A punchy and brilliant guide for how to bring more humanity to work

HBR Emotional Intelligence Boxed Set (my favourite is the Empathy book).

For a great example of what it sounds like when two brilliant minds respectfully disagree:

Brené Brown’s recent appearance on Simon Sinek’s podcast.

PS. My initials.

PPS. If you enjoy these emails/blogs I’d love it if you spread the word by forwarding one to a friend or two.

The problem with back to back

Everyone is familiar with a day of “back to backs”. One meeting, after another, followed by another, then another, for hours on end.

The day turns into a blur, each meeting becoming indistinguishable from the next. One person’s white-boarding session blends into another person’s 1:1 which blends into a slide deck that you’re certain you’ve seen before.

Faced with the prospect of more meetings your mind begins to wonder:

Am I having déjà vu? Haven’t we had this meeting before? Oh well, what’s my next meeting about? Oh crap, it’s with finance. Will we finish here in time? We still have so much to get through. But I can’t reschedule finance again, they’re already annoyed at me for rescheduling last time. When am I going to eat lunch? I’m so hungry. Maybe finance will cancel? Sweet potato casserole I hope they cancel.

On and on it goes.

So what to do?

What if, instead, we intentionally built slack into our schedule? What if we made meetings 45min instead of 60min? 20min instead of 30min? How might that change our anxious internal chatter?

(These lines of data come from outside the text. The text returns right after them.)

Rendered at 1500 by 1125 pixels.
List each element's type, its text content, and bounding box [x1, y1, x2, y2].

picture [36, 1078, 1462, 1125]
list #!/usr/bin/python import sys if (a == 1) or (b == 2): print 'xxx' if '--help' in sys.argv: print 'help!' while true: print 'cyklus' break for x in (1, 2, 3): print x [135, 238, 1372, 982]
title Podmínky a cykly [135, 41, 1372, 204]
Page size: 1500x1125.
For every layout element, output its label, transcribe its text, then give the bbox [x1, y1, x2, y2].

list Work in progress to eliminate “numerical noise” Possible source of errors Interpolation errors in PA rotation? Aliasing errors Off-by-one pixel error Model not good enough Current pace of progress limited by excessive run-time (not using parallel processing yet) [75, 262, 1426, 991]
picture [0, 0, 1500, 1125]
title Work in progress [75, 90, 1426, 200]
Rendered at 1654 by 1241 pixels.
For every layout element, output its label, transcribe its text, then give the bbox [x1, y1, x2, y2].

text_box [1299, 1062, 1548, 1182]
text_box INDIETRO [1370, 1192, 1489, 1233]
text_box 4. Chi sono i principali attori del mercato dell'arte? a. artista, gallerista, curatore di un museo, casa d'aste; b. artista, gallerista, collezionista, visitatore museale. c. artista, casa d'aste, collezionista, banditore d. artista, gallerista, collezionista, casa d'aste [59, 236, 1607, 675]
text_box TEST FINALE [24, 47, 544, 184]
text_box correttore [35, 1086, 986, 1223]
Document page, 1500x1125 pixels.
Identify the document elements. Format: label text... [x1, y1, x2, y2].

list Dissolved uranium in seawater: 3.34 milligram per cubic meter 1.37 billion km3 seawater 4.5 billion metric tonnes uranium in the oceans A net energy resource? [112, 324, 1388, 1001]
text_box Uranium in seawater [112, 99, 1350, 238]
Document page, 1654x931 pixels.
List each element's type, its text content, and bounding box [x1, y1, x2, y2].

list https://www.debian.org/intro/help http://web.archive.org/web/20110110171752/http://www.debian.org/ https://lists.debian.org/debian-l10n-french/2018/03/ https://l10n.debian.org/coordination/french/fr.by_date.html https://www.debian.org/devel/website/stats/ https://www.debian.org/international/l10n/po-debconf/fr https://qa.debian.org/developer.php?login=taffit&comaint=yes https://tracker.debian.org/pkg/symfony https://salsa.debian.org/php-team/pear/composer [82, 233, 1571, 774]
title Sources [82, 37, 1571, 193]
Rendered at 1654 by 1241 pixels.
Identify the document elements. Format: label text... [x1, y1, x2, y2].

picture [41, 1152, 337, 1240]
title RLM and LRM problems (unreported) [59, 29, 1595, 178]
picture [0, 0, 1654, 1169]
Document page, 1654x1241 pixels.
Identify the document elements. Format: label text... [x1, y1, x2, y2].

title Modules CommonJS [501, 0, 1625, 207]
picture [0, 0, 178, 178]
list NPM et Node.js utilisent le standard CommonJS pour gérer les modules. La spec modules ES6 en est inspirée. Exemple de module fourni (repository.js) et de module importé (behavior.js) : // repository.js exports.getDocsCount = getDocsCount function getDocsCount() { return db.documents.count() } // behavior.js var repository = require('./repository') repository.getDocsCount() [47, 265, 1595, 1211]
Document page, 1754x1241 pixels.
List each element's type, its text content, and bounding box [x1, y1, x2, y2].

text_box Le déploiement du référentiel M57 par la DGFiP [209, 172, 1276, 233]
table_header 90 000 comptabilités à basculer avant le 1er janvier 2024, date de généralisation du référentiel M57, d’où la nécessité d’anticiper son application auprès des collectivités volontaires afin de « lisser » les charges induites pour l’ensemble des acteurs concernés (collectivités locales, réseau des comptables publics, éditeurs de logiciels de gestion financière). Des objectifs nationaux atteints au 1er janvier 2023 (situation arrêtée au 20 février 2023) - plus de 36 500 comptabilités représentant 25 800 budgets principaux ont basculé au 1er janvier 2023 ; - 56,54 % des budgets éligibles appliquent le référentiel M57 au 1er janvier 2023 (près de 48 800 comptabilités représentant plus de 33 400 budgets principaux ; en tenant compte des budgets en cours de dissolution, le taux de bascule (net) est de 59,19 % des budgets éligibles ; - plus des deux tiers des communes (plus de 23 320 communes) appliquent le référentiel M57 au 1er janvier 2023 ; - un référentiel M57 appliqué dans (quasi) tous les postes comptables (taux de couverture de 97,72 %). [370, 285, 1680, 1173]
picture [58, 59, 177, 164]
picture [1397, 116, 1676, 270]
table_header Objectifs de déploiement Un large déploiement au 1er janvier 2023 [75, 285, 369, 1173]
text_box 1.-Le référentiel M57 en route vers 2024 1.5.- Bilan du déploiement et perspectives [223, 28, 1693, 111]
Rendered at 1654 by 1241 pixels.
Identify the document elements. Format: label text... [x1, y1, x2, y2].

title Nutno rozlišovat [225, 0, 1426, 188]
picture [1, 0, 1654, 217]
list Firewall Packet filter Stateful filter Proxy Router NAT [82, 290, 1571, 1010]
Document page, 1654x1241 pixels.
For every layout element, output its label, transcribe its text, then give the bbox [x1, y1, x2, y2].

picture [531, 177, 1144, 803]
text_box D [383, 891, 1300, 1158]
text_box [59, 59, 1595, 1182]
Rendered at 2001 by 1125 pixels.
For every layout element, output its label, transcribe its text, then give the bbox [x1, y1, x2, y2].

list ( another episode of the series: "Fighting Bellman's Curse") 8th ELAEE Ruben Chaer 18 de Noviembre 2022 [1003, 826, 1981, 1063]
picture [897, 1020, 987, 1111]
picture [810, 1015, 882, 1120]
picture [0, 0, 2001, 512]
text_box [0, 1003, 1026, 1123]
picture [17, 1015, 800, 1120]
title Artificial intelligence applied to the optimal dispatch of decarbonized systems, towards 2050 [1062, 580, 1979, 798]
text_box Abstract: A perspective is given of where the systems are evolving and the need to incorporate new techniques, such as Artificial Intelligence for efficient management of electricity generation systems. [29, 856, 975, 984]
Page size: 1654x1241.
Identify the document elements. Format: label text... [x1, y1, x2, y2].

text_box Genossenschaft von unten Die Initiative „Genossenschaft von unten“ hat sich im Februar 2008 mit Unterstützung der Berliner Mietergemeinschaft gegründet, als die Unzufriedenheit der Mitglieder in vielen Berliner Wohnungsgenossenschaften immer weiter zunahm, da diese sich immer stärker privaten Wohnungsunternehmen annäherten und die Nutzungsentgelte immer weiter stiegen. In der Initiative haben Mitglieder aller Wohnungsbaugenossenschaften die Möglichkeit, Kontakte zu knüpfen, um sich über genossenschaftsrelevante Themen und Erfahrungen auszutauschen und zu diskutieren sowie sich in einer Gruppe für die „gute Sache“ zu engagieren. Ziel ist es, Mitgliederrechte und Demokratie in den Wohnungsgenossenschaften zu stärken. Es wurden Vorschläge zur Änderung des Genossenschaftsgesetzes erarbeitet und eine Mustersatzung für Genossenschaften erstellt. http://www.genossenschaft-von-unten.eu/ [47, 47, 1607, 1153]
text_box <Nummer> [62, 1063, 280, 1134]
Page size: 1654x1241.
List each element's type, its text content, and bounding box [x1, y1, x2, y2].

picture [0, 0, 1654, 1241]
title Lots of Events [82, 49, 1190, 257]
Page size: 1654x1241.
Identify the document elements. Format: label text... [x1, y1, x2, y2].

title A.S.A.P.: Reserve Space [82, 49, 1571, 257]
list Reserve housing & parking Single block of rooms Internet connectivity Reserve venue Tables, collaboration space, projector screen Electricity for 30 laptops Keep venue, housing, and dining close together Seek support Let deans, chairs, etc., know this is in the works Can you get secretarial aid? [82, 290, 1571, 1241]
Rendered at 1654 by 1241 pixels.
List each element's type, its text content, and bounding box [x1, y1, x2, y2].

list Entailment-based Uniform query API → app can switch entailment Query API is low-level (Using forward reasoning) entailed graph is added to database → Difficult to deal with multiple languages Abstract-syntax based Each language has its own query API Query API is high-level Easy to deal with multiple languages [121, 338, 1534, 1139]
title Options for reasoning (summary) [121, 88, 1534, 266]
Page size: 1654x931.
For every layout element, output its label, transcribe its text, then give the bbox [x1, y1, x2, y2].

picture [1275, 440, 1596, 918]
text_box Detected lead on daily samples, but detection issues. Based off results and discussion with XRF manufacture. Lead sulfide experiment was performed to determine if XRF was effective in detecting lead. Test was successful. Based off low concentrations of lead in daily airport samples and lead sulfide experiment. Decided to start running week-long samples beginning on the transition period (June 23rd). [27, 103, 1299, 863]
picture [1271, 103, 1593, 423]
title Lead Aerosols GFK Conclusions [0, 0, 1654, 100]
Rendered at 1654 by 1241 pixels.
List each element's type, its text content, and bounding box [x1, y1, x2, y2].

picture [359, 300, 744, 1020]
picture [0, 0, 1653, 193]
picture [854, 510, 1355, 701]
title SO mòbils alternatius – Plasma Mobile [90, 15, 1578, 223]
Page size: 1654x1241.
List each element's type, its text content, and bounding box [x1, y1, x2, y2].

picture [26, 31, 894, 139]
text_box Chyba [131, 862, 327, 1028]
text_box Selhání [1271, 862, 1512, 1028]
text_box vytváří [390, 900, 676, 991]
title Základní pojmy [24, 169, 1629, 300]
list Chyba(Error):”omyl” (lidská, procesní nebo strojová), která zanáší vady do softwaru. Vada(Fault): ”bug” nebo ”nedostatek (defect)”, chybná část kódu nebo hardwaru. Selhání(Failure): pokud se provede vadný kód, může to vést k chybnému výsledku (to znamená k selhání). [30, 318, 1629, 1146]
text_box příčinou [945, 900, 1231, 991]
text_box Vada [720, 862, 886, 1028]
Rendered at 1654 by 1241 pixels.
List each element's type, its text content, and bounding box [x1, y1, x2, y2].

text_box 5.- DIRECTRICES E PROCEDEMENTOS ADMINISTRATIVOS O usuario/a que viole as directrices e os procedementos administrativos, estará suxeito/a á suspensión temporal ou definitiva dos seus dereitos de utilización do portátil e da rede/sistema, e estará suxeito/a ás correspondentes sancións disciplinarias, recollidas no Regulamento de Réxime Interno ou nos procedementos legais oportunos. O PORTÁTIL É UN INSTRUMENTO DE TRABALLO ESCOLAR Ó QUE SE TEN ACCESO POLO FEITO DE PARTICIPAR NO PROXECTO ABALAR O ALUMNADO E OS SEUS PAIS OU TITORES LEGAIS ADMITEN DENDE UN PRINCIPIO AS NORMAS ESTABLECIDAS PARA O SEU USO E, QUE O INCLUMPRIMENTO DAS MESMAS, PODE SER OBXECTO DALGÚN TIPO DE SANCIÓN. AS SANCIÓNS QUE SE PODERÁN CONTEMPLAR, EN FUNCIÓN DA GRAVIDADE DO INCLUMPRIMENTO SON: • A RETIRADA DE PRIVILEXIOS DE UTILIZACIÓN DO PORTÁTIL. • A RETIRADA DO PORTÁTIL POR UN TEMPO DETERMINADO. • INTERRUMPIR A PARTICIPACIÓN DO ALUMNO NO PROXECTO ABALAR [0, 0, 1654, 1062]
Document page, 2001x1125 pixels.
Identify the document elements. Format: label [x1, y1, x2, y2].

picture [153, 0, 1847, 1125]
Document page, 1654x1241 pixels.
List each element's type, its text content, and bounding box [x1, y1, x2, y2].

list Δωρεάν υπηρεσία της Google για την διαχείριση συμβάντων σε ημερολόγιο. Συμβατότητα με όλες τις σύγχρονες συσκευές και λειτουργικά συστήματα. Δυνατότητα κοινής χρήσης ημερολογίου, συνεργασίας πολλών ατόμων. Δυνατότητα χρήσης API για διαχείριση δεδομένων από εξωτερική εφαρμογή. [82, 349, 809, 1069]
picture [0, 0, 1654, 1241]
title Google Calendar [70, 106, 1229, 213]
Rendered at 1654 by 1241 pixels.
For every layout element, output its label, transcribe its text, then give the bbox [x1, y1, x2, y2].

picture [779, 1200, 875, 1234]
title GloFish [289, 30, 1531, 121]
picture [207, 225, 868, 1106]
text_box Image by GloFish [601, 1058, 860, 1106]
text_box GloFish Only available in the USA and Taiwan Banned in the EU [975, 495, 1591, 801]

What if we had no meeting Mondays, or two meeting Tuesdays? Walking meeting Wednesdays or three meeting Thursdays?

What if we made meetings the exception rather than the norm? How would that change the way we show up?

Leading the witness

If you have ever watched a crime show involving a police interrogation you’ll be familiar with the idea of leading the witness.

The context might change but the scene is always the same. An interrogator is interviewing a suspected criminal in a dimly lit, windowless room trying to get them to fess up. For some reason there always seems to be a half eaten burger and large coke on the table and everyone looks tired.

The police pepper the suspect relentlessly, asking questions designed to lead the suspect to admit their guilt.

The suspect refuses to answer.

The police ask more questions, this time withholding information they know the answer to.

The suspect lies about it, is called out and the police dramatically throw a manila folder on the table in triumph and shout “A-HA!”

In these situations, the question askers are intentionally trying to lead the other person to an outcome, regardless of what it takes.

This might be an effective tactic for catching criminals but it’s no way to seek to connect and collaborate with your team, other leaders or prospective clients.  

Instead, acting with genuine curiosity and providing an opportunity to learn more and connect with the other person is the agenda. How to do this? By following your nose and asking genuine questions.

When leading with curiosity there is no hidden agenda or outcome. Instead, the process of asking questions and holding space is the outcome.